A group of students designed the PuzzleCast during a bio-medical-engineering course. The challenge was to design something that was important to all of them, and this particular team had been injured or witnessed the injuries of others. After spending two months in a cast, the patient then undergoes months of painful physical therapy to regain muscle and loosen up stiff joints. The PuzzleCast is a modular design that allows sections to be removed when they are no longer needed, without resetting the limb. In testing, the modular cast cut physical therapy time in half.
In 2011 the students received a $10,000 grant from the National Collegiate Inventors and Innovators Alliance to test the effects on people who wore the cast, PROSCI reports, and the next step is to license the design to a manufacturer.

#5 Enable Talk Gloves

While Enable Talk gloves are at the outset a device for the hearing and speech impaired, it actually benefits all of us. Four Ukrainian students designed the $75 gloves that allow the impaired to communicate with people who do not understand sign language. A signal is sent from the gloves to the user’s smart phone as text, and an app converts the text to spoken words. This is truly fantastic.

#4 Self-Inflating Tires

Self Inflating Tires run about $200 each, which is pricey, but as soon as the pressure gets low in these Goodyear tires, they know it. These tires are equipped with a sensor that judges the pressure; and a regulator opens to allow air to flow though a pumping tube. Once the optimal pressure is reached, the regulator closes. No more flat tires. The driver won’t even know anything was wrong.

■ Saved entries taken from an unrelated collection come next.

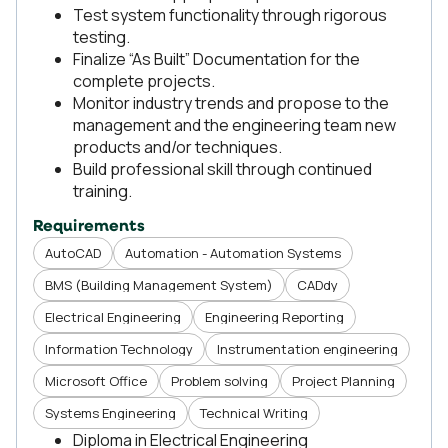
Test system functionality through rigorous
testing.
Finalize “As Built” Documentation for the
complete projects.
Monitor industry trends and propose to the
management and the engineering team new
products and/or techniques.
Build professional skill through continued
training.
Requirements
AutoCAD
Automation - Automation Systems
BMS (Building Management System)
CADdy
Electrical Engineering
Engineering Reporting
Information Technology
Instrumentation engineering
Microsoft Office
Problem solving
Project Planning
Systems Engineering
Technical Writing
Diploma in Electrical Engineering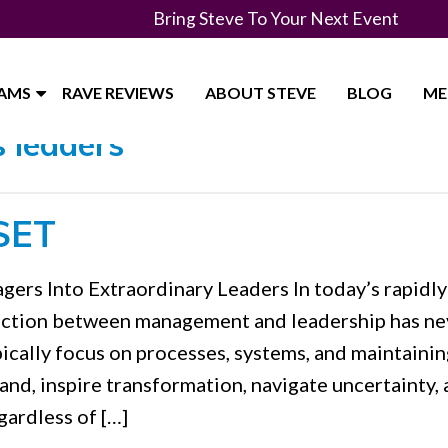
Bring Steve To Your Next Event
RAMS
RAVE REVIEWS
ABOUT STEVE
BLOG
ME
 leaders"
SET
ers Into Extraordinary Leaders In today’s rapidly
inction between management and leadership has ne
ically focus on processes, systems, and maintainin
hand, inspire transformation, navigate uncertainty,
gardless of […]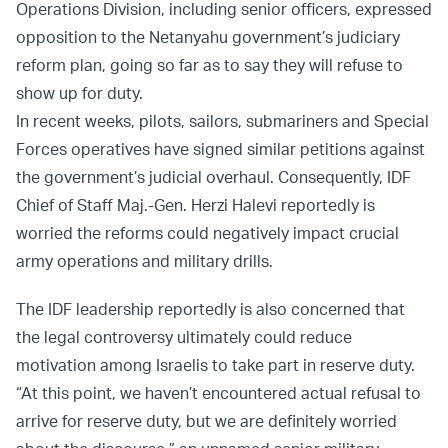
Operations Division, including senior officers, expressed
opposition to the Netanyahu government’s judiciary
reform plan, going so far as to say they will refuse to
show up for duty.
In recent weeks, pilots, sailors, submariners and Special
Forces operatives have signed similar petitions against
the government’s judicial overhaul. Consequently, IDF
Chief of Staff Maj.-Gen. Herzi Halevi reportedly is
worried the reforms could negatively impact crucial
army operations and military drills.
The IDF leadership reportedly is also concerned that
the legal controversy ultimately could reduce
motivation among Israelis to take part in reserve duty.
“At this point, we haven’t encountered actual refusal to
arrive for reserve duty, but we are definitely worried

#3 Eliodomestico Solar Water Distiller

Gabriele Diamanti designed this solar powered distiller to use in areas deprived of fresh water. It is half the price and 67% more efficient than other models on the market. People living in coastal areas in third world countries are often deprived of the fresh water that could save their villages. At $50 this item is a must have and Diamante hopes that local manufacturers will adopt his design and go into mass-production for local populations.

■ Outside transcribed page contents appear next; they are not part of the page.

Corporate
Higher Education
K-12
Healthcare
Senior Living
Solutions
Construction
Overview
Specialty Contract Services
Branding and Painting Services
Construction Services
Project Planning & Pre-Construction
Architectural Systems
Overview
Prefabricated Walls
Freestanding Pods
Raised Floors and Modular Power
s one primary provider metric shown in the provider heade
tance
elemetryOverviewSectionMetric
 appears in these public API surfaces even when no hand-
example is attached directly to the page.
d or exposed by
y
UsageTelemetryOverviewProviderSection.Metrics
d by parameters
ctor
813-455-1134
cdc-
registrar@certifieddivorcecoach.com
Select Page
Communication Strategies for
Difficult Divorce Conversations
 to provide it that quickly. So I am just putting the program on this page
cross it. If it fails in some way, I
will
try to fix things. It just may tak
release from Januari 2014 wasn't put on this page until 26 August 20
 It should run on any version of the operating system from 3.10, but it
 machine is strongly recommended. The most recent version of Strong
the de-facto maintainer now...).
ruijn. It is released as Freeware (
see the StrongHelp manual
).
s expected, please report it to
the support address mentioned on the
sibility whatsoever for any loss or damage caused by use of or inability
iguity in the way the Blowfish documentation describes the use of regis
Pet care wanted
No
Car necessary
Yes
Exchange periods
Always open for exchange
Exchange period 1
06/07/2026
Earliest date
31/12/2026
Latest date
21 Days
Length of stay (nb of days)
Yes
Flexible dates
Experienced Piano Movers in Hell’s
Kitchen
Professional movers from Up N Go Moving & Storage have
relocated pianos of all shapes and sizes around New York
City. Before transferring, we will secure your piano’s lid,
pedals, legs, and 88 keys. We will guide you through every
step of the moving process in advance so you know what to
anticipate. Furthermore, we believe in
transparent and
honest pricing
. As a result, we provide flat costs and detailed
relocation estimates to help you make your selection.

#2 The Civilization Starter Kit

Marcin Jakubowski built a tractor in six days Time tells us, and then told the world how to do it. He created designs, a budget and an instructional video on line. Jakubowski isolated the 50 most important machines that are required for our lives, including an oven. He is working to make a low cost version prototype of every one of those 50 items so that anyone can do it. He says that if we can lower the barriers to farming and manufacturing, then more people will do it. According to Jakubowski, “we can unleash massive amounts of human potential.”

#1 Google Glass/iOptic

Yes, it is a tie for first because they are similar, but different. Both promise to bring an augmented reality to our lives. They’re tech right out of a spy movie.
Google Glass is a pair of glasses with a small screen that is activated when the wearer looks up and to the right. There is a computer built right into the glasses and the half inch display allows users to take and share photos, chat, check appointments and access the Web. Google has already given out the prototype during testing. Google Glass has upped their release date to 2013, after complaints from consumers who say they can’t wait two years. Google Glass has an estimated price tag of $1500.
IOptic does that with contact lenses. The user will still wear eyeglasses, which hold two small projectors and cast an image onto the inside surface of the lenses. Randy Sprague spent twenty years as an electrical engineer before quitting in 2008 to start a solar power company. One morning he had an entirely different idea, contact lenses that would act as a wearable display. The iOptic utilizes two sets of nanofilters embedded in each lens that permit different light sources into the eye. IOptic has a target release date of 2014 but no estimate on the price.

Sprague believes his device is useful for everyone from the home gamer, to the military while on a mission. Having access to the web and sharing data is one way to make the world a better and safer place, for all of us. There are others working on similar projects, but the race is on to see who gets there first and which of these products will reign supreme.